無疑,二〇〇三年的春天是中國最寂寞的春天,到處是一片白,我偶爾上街,街上幾乎空無一人,新聞聯播中說非典病人每天都在增多,疫區也越來越多,報到上海和廣東的時候,我的心跳會加速。
我並不知道,顧衛北那時已經離開廣東和上海,他去了重慶,晚了我一步,我走時,他去了。
他去找我,當然,這是我後來知道的,是梅莉告訴我的,梅莉說,你走後,他就一直在找你。
我們擦肩而過了。
他並不知道,我那時在北京一個小四合院,和一個歌手每天研究吃什麼喝什麼,把大蘿蔔燉了防非典,我們每天給房間消四五次毒,不用手機,斷絕了一切聯絡方式,捧書夜讀,作曲哼唱,不談愛情,只為活下去。我第一次認真地想,生命是多麼珍貴,是的,我要活下去,好好享受生活,享受愛情,為什麼不呢?難道因為顧衛北不要我了我就得死?難道因為一次愛情失敗我就得為自己的愛情守墓?

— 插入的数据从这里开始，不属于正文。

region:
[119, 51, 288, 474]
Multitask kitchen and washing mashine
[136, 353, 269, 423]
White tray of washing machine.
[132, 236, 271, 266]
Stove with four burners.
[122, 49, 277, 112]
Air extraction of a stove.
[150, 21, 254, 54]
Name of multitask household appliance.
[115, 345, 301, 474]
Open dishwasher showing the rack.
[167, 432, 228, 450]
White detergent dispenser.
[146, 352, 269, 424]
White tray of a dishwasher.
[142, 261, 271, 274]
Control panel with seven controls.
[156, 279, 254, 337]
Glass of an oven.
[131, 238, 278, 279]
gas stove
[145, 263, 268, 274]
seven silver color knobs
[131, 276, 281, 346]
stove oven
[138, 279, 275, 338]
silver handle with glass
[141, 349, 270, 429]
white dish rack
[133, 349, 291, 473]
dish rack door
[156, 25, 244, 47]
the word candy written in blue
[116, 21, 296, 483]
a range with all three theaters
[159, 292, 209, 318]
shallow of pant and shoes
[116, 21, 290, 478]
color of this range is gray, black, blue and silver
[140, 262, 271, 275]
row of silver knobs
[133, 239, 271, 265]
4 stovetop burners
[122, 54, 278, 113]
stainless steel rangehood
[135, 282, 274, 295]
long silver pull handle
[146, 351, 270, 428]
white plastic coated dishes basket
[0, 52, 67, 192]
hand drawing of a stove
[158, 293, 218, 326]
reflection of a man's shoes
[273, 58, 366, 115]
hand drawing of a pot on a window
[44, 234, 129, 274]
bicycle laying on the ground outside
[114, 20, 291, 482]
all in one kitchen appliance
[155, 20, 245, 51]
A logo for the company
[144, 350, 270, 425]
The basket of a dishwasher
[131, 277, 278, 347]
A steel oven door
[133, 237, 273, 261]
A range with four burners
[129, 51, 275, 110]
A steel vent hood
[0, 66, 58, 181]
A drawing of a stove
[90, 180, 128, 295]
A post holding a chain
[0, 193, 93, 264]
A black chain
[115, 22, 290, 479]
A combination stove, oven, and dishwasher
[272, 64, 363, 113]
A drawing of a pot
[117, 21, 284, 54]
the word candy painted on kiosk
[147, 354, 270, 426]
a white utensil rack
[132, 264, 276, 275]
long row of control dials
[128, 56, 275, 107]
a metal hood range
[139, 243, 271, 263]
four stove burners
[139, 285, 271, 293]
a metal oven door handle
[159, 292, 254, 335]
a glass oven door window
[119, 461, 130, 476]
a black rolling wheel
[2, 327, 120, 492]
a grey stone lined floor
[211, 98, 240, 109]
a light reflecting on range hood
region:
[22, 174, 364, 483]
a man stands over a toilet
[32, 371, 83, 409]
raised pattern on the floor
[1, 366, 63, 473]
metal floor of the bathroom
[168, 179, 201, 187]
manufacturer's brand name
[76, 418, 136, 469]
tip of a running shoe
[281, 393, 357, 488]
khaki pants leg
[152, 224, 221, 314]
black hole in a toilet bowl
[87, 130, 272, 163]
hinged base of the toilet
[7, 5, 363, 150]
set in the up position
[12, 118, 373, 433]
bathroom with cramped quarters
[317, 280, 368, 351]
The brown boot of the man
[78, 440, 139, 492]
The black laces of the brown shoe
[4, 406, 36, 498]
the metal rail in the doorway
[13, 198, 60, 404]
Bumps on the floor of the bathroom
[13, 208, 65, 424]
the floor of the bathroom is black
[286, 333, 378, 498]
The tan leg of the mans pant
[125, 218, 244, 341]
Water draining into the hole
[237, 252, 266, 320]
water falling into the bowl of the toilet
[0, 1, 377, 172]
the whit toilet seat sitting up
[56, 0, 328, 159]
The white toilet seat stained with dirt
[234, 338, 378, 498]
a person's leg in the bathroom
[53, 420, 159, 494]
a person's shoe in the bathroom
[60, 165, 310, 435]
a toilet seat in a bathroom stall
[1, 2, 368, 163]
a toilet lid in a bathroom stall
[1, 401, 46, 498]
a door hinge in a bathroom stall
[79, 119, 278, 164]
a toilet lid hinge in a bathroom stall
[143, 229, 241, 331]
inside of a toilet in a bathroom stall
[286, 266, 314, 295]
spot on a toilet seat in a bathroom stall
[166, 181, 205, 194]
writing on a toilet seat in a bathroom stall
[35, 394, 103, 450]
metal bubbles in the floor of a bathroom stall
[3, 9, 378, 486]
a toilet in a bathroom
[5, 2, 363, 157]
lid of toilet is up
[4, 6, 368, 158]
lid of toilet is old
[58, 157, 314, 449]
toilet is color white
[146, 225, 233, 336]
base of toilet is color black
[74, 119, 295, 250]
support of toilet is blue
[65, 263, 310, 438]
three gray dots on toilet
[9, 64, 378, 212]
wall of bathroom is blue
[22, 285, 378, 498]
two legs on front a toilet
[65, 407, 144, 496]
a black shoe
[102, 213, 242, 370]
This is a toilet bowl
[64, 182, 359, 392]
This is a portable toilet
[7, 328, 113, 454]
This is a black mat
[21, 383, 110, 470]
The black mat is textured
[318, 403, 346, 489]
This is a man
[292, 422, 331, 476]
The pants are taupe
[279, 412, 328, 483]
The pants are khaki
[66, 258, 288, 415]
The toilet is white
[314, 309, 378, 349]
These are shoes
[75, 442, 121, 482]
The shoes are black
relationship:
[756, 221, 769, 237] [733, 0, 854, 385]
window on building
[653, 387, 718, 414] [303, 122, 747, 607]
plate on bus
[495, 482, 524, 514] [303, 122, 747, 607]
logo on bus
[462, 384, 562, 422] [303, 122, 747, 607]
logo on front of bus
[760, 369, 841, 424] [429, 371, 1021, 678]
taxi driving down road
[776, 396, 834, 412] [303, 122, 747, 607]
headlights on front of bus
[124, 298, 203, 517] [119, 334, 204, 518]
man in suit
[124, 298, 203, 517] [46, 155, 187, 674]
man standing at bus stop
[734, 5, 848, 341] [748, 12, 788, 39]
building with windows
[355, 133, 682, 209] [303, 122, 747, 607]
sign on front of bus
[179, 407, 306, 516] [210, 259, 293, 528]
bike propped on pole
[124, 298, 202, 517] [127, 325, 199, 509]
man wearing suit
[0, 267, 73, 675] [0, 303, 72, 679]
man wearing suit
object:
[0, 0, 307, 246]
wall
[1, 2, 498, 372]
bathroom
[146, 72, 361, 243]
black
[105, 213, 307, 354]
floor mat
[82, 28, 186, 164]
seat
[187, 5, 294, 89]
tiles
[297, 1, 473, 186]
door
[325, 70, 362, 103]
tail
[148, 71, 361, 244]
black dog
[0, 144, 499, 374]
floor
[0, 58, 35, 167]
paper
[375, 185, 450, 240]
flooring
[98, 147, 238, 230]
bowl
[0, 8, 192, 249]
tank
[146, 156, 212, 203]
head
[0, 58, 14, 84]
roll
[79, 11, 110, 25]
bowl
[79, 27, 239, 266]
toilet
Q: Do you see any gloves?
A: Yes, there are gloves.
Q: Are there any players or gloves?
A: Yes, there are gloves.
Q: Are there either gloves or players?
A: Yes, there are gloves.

儘管我知道愛起來是多麼難,甚至當沈鈞想擁抱我一下我都會下意識地躲開,儘管我知道這很傷他的心。
沈鈞說,我會等待的。
我等待你的投懷送抱。
那段時間我只給戴曉蕾打了一個電話,她跟著一個澳大利亞人出國了,所幸她不在國內,她說,正在悉尼歌劇院看歌劇呢。
這就是愛情吧,它可以讓一個人變得無比純潔,比如周芬娜,也可以讓一個人墮落成魔鬼,比如戴曉蕾。
而我,因了愛情,傷痕累累,再也沒有力氣去愛第二次一樣,即使我喜歡沈鈞,可讓我再如從前一樣燃燒,我真的做不到了。
這是愛情的悲哀。
沈鈞說會等待我,他說,他有足夠的耐心等待愛情。他說,從前你的愛情是一件華美的衣服,華而不實,而我是一件純棉的背心,穿上之後讓你暖心暖肺。
每個人都會遭遇愛情,我曾經以為,這一輩子我只愛顧衛北,再也不會愛上別人,但當另一份完美的愛情擺在我面前時,我發現自己竟然不想逃脫。當然,戴曉蕾告訴我說,她也不想逃脫。
非典過後,她從澳大利亞回國,然後她在第一時間通知我,這次她又戀愛了,是美院的一個老師。她說,真的,我這次感覺到了愛情的神秘和力量。
她形容第一眼看到那個男人的感覺,像一道閃電。
閃電,是很容易刺傷人的,但她準備飛蛾撲火地愛了。